▶ Textauszug:
Redaktion/Interview: Text- und Übersetzungsagentur etextera

Herr Keil, das Curated-Shopping-Portal Outfittery ist seit gut einem Jahr in der Schweiz aktiv; rund 10'000 Männer lassen sich hierzulande bereits von den Berliner Style-Experten einkleiden. Was machen Sie anders als Zalando und Co.?

Beim Offline-Shopping war es bisher so: Man kaufte in der Stadt – dafür brauchte man jedoch Zeit und musste vor allem wissen, was man überhaupt kaufen wollte. Eine nicht optimale Situation für den Kunden. Der Online-Handel hat zwar mittlerweile das «Wo?» bequemer gemacht. Die Frage nach dem «Was?» ist aber geblieben. Bisher gab es einfach nie jemanden, der einem sagte, was man kaufen könnte.

Und das übernehmen nun die Profis von Outfittery?

▶ Aufgeführte Zeilen:
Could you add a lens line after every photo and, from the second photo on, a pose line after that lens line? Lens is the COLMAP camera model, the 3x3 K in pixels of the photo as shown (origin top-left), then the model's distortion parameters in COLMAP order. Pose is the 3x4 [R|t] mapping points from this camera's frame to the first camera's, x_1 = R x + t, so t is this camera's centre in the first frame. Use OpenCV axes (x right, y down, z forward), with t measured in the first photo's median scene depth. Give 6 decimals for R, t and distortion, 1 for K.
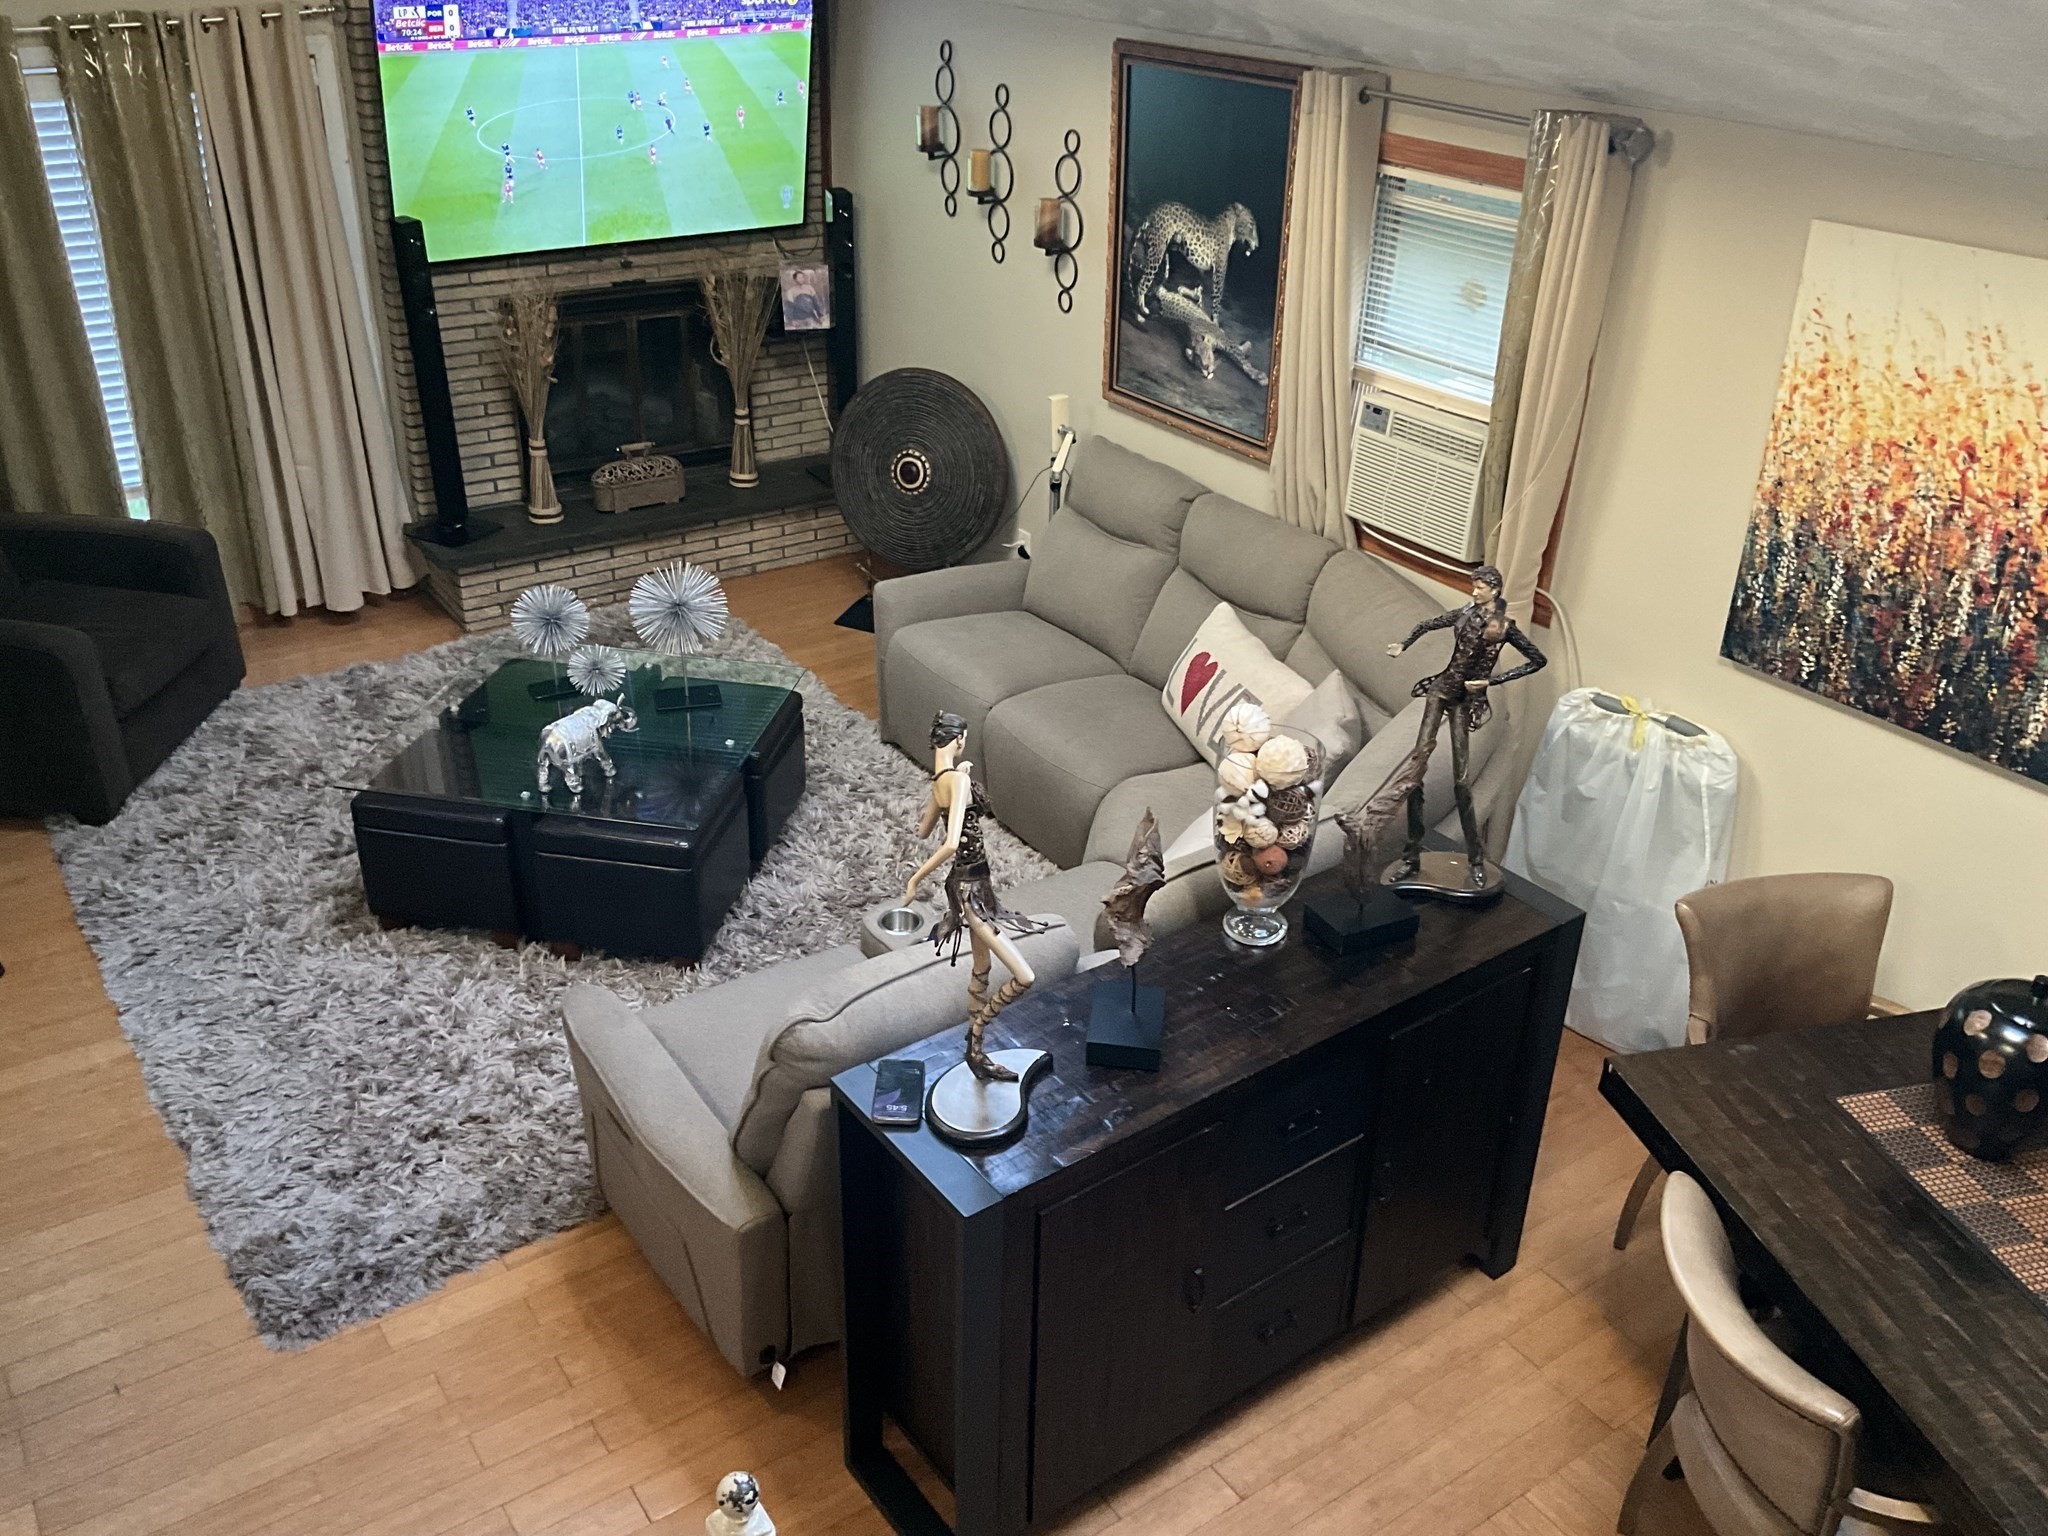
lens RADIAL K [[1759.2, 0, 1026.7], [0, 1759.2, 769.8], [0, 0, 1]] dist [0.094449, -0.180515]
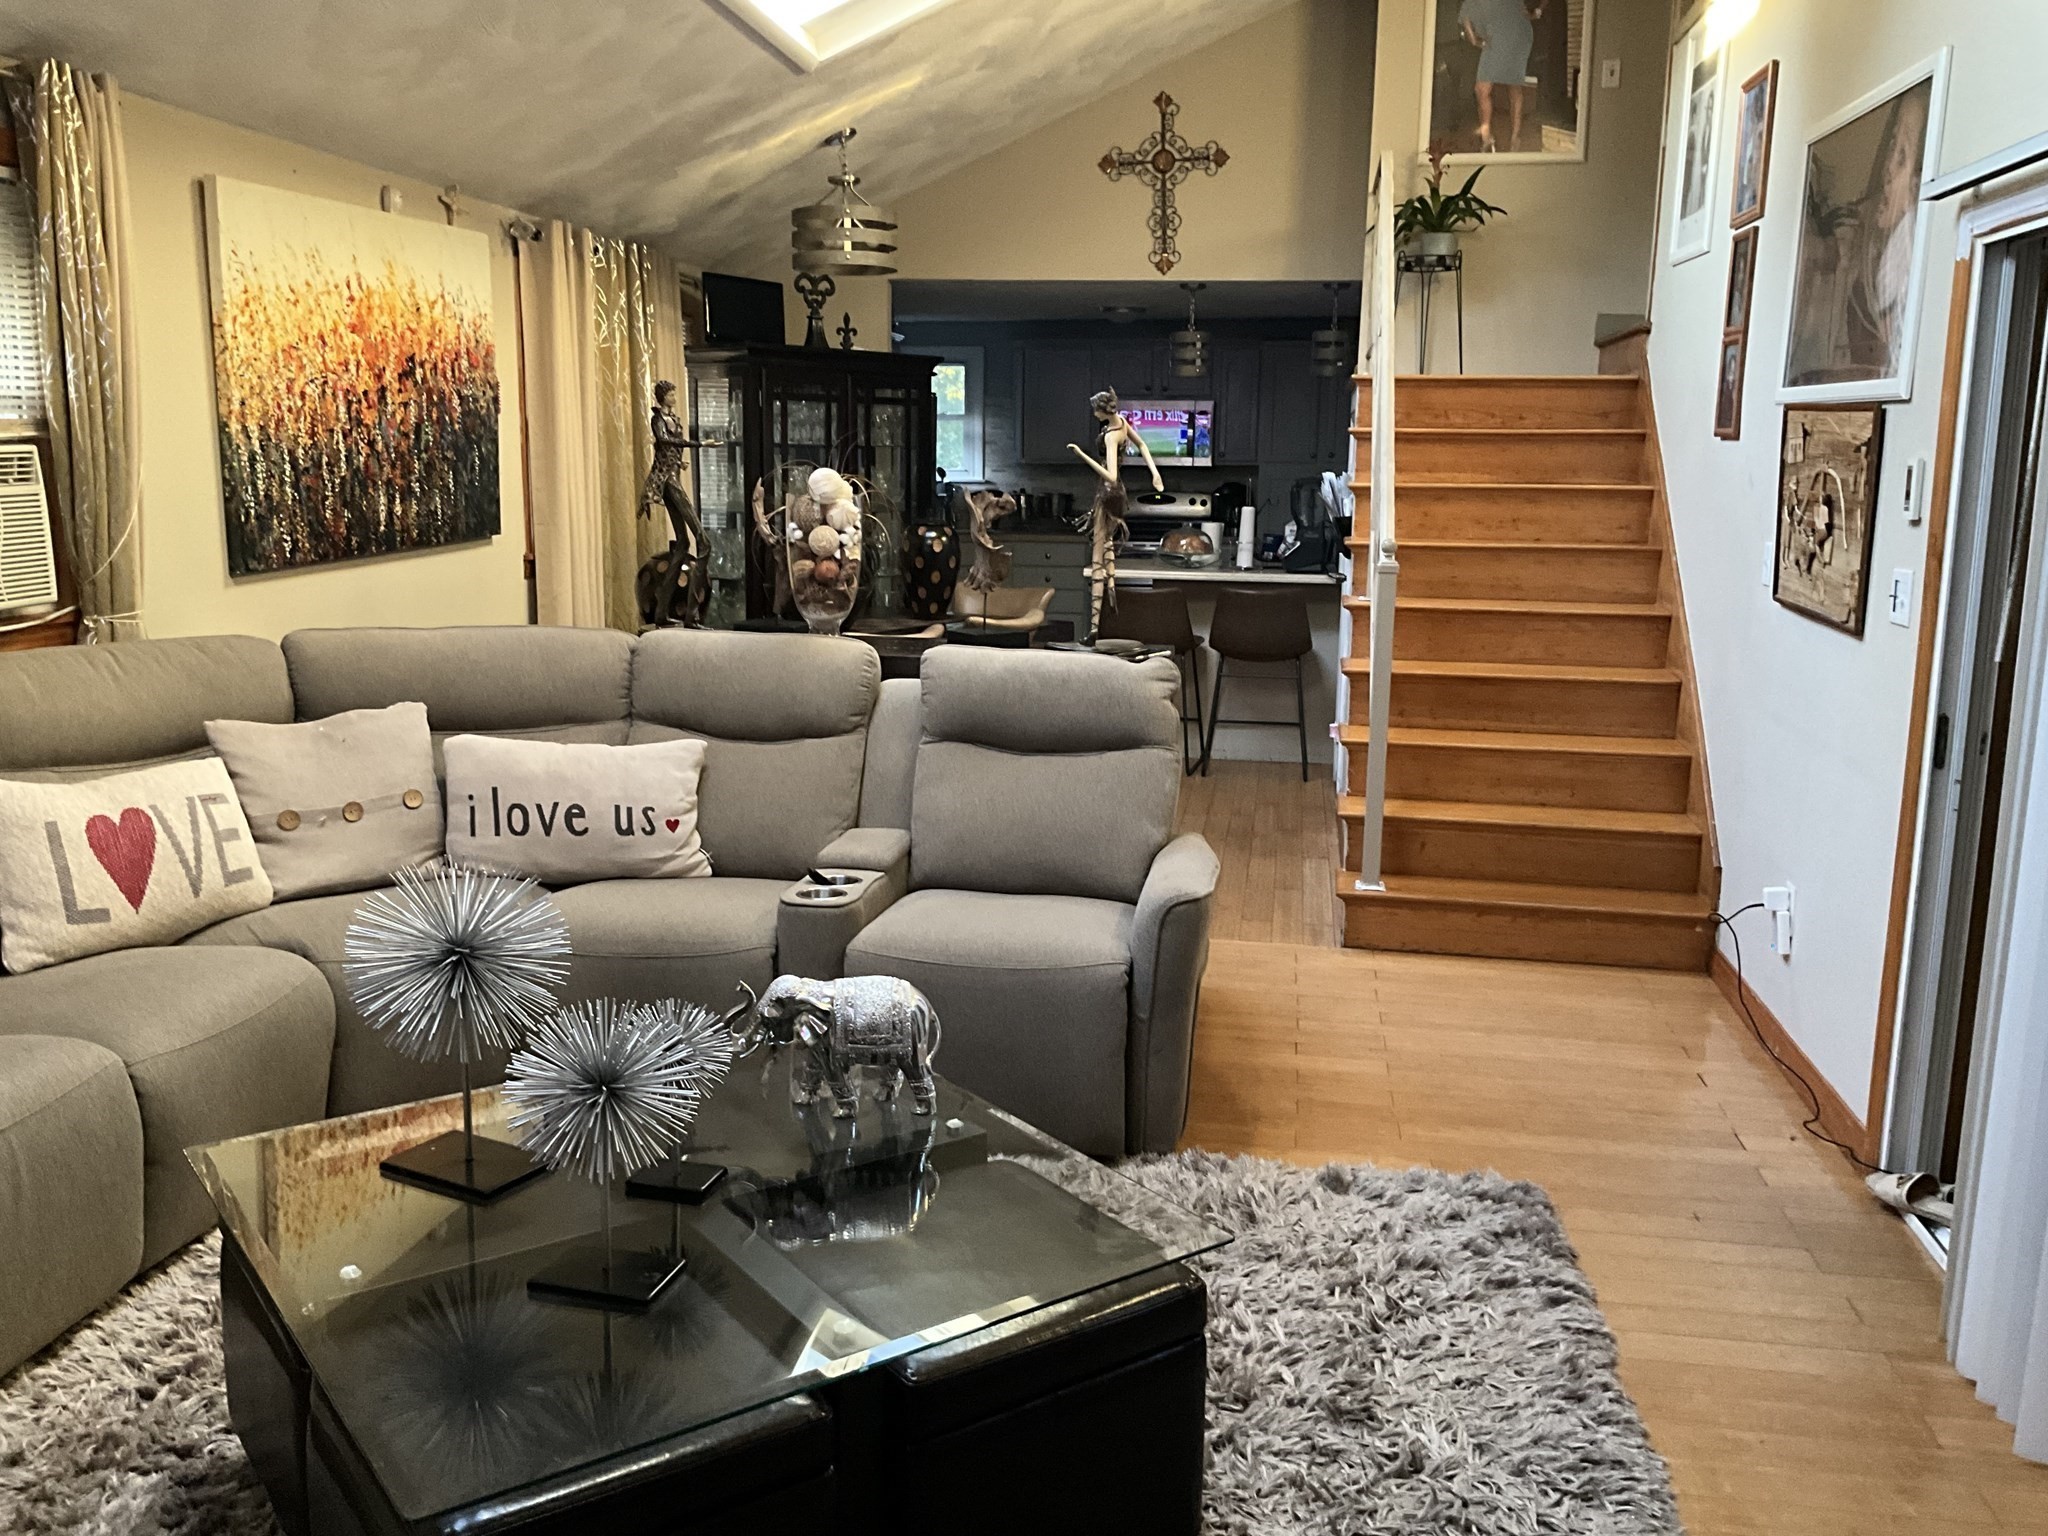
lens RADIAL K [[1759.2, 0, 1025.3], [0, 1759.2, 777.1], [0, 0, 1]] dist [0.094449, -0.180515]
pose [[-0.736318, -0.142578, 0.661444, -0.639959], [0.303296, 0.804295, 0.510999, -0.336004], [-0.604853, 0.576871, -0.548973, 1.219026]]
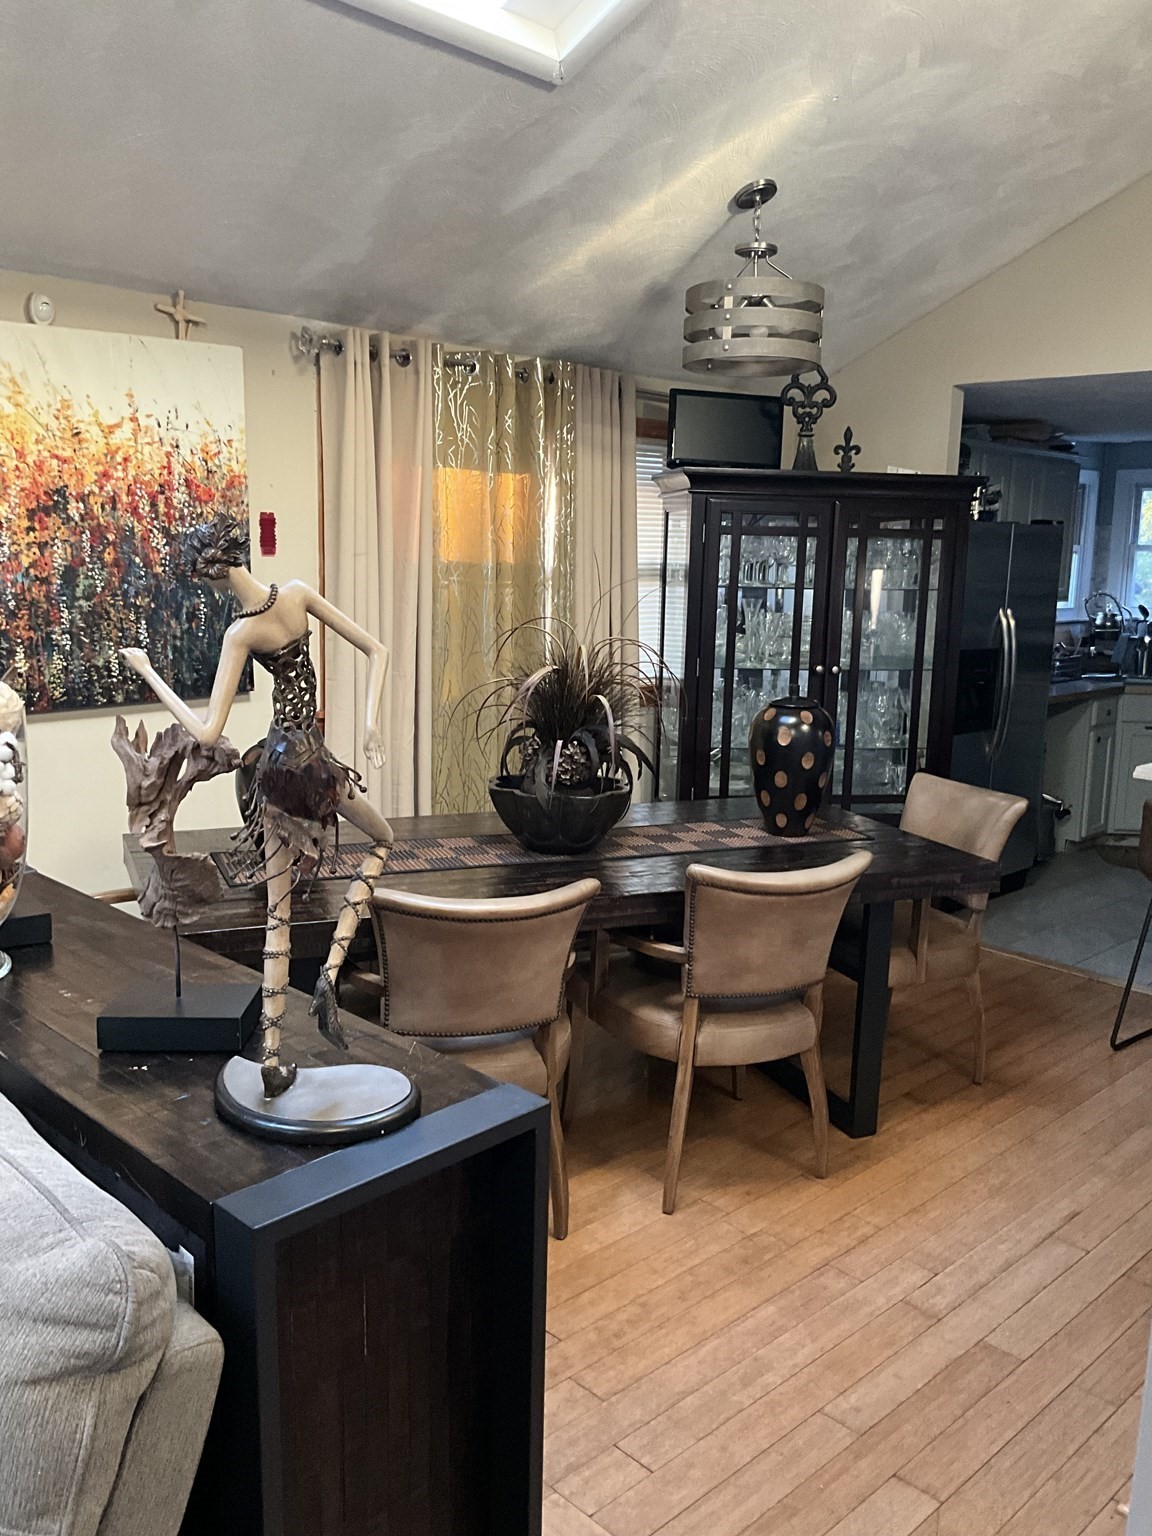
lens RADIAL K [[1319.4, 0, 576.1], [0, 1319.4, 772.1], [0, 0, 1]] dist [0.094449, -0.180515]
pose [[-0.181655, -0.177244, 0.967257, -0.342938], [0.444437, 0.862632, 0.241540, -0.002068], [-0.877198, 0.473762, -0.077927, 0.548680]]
==
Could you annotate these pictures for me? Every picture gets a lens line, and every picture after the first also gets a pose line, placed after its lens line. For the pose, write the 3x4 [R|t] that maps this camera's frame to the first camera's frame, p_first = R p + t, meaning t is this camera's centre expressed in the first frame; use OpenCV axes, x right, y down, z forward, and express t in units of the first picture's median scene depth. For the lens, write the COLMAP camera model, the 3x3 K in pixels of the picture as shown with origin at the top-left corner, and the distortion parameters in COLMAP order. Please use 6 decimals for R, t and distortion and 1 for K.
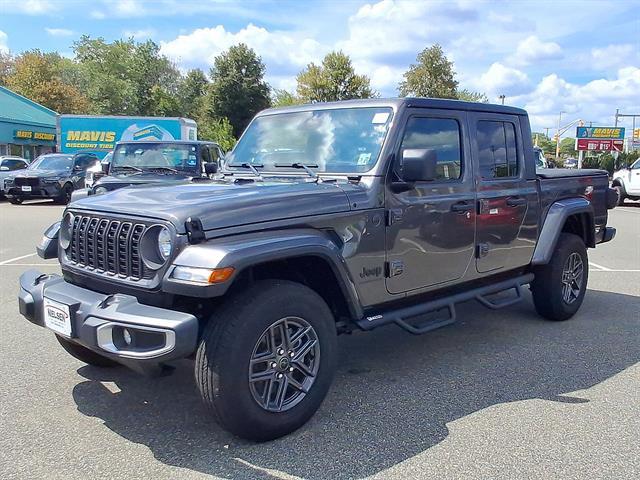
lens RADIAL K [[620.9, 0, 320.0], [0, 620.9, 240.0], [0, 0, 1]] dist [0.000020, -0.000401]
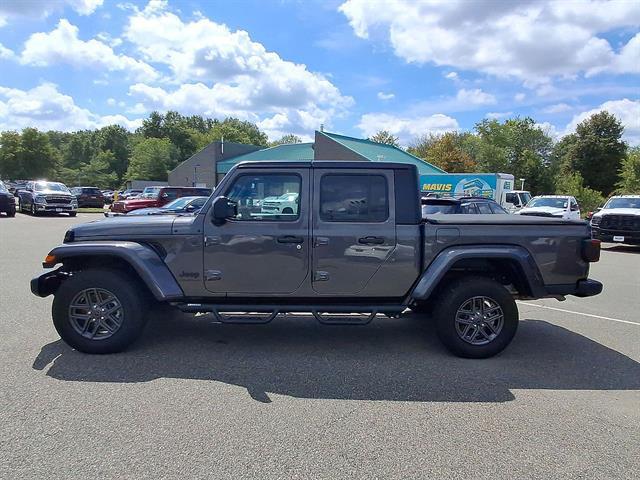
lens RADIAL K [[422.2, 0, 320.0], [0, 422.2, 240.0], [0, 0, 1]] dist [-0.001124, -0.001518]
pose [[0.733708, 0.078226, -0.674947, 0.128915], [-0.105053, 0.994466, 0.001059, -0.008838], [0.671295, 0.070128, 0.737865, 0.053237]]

▶ Arbeitsauftrag A:
Wie viele Männer in der Schweiz lassen sich laut dem Interview über Outfittery bereits von dem Portal einkleiden?
▶ Arbeitsauftrag B:
Schreiben Sie aus dem Interview über Outfittery alles von „Herr Keil, das“ bis hinunter zu „man kaufen könnte.“ ab.

▶ Antwort A:
Rund 10'000 Männer.

▶ Antwort B:
Herr Keil, das Curated-Shopping-Portal Outfittery ist seit gut einem Jahr in der Schweiz aktiv; rund 10'000 Männer lassen sich hierzulande bereits von den Berliner Style-Experten einkleiden. Was machen Sie anders als Zalando und Co.?

Beim Offline-Shopping war es bisher so: Man kaufte in der Stadt – dafür brauchte man jedoch Zeit und musste vor allem wissen, was man überhaupt kaufen wollte. Eine nicht optimale Situation für den Kunden. Der Online-Handel hat zwar mittlerweile das «Wo?» bequemer gemacht. Die Frage nach dem «Was?» ist aber geblieben. Bisher gab es einfach nie jemanden, der einem sagte, was man kaufen könnte.